Published: 06:00, 04 April 2021
Villages left “under siege” by major housing schemes and heavy traffic have written up a plan to help protect their parishes.
Boughton-under-Blean and Dunkirk, between Faversham and Canterbury, have joined forces to draw up a draft Neighbourhood Plan, outlining how they feel their villages should develop in the years up to 2038.
If approved by residents and the Planning Inspectorate, it will sit alongside Swale Borough Council’s Local Plan, to help inform decisions on future planning applications.
Boughton and Dunkirk parish councils have canvassed villagers’ thoughts on issues ranging from housing and traffic flow, to services such as schools and medical facilities.
They have now revealed their draft plan, which explains how both villages “feel they are under siege” from increased traffic and proposed housing projects in the area.
Swale Borough Council’s Local Plan - the blueprint for future development across the borough - already outlines 14,000 new homes to be constructed across the area by 2038.
But the authority has controversially been tasked with adding another 10,000 to this figure.
SBC is now primed to add an additional 3,410 new builds to Faversham, in what has been described as the town’s biggest expansion since the Victorian era.
The south-east area of the town is set to bear the brunt of the new homes, with estates stretching all the way along to Brenley Corner, shortening the green space between Faversham and Boughton.
Boughton and Dunkirk’s Neighbourhood Plan says: “One of the biggest planned developments as Faversham expands is proposed by the Duchy of Cornwall for 2,550 new homes. Almost one-third of this development lies in Boughton Parish.
“If approved, the anticipated increase in population would only exacerbate strains on our public services such as education and health provision, and would increase the risk that Boughton and Dunkirk will simply become a suburb of Faversham
“We will aim to retain green spaces separating these settlements and resist any attempt to encroach on existing parish boundaries.”
The plan also voices concerns over traffic, adding: “Our roads were not designed for the amount of vehicle traffic they now bear.
“We sit at the head of the bottleneck leading to the Channel ports; Brenley Corner is among the nation’s blackest of black spots.”
The Neighbourhood Plan puts forward a long list of policies that aim to “protect and enhance” the two villages; ensure future developments are sympathetic to their look; boost local employment prospects and ensure “cohesive and safe communities”.
It aims to limit further large-scale housing developments within the area, while supporting “small-scale, sustainable development and the provision of 40% affordable homes”.
Setting out its vision for the villages in 2038, it says: “Boughton and Dunkirk will be parishes where those who work or grow up here can afford to live, where families can raise children and the elderly can remain in the small rural communities of which they have long been part, with access to necessary education, health and leisure facilities.”

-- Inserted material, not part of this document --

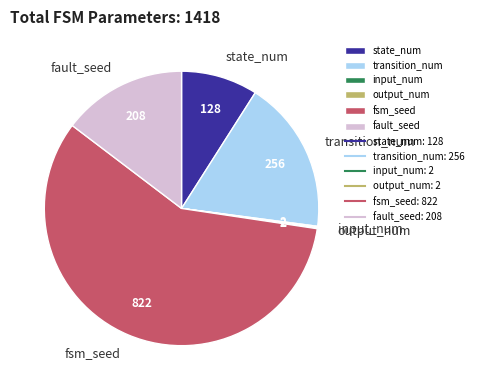

Which category has the biggest portion of the pie?

fsm_seed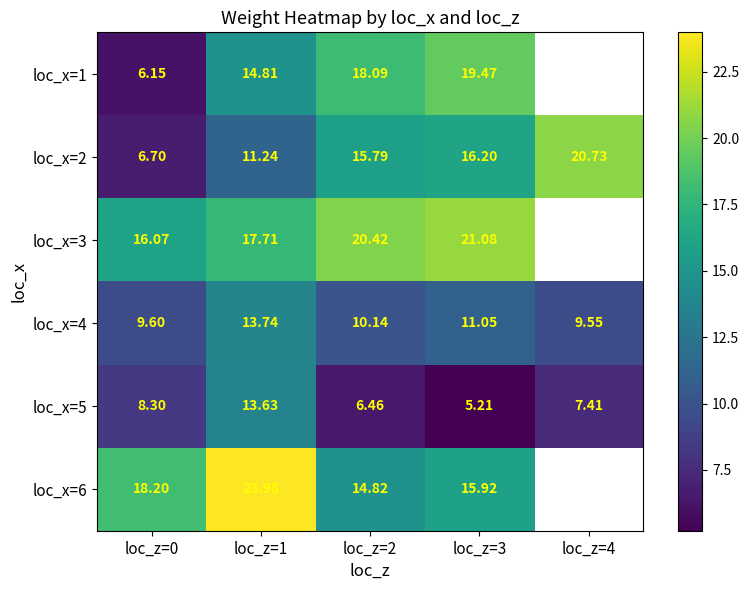

How many series are shown in this chart?

6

SBC says it is “pleased” the two parish councils are putting forward a Neighbourhood Plan.
A spokesman said: “Their comments regarding the potential impact of encroachment from new development is shared by many communities within the borough.
“However, we have to respond to government-imposed housing targets and have put forward a draft local plan for consultation that we believe has the least environmental impact and maximises opportunities for new infrastructure to support new and existing communities.
“This has required some very difficult decisions and we will be looking closely at how communities respond to the current consultation before moving forward with the Local Plan.”
Jeff Tutt, chair of Dunkirk Parish Council and the Neighbourhood Plan Group, said: “We hope residents will read the draft plan and give us their comments as soon as they can.
“The plan has been written to reflect the views of people in both parishes who engaged throughout the process.”
The consultation will be open for eight weeks, closing on May 14.
Once the final plan is submitted and approved by a government planning inspector, it will be formally presented to residents in the form of a referendum.
The Neighbourhood Plan is not to be confused with Swale Borough Council’s Local Plan Review, which is out for consultation until April 30.
Full details are available on Boughton and Dunkirk Neighbourhood Plan's website.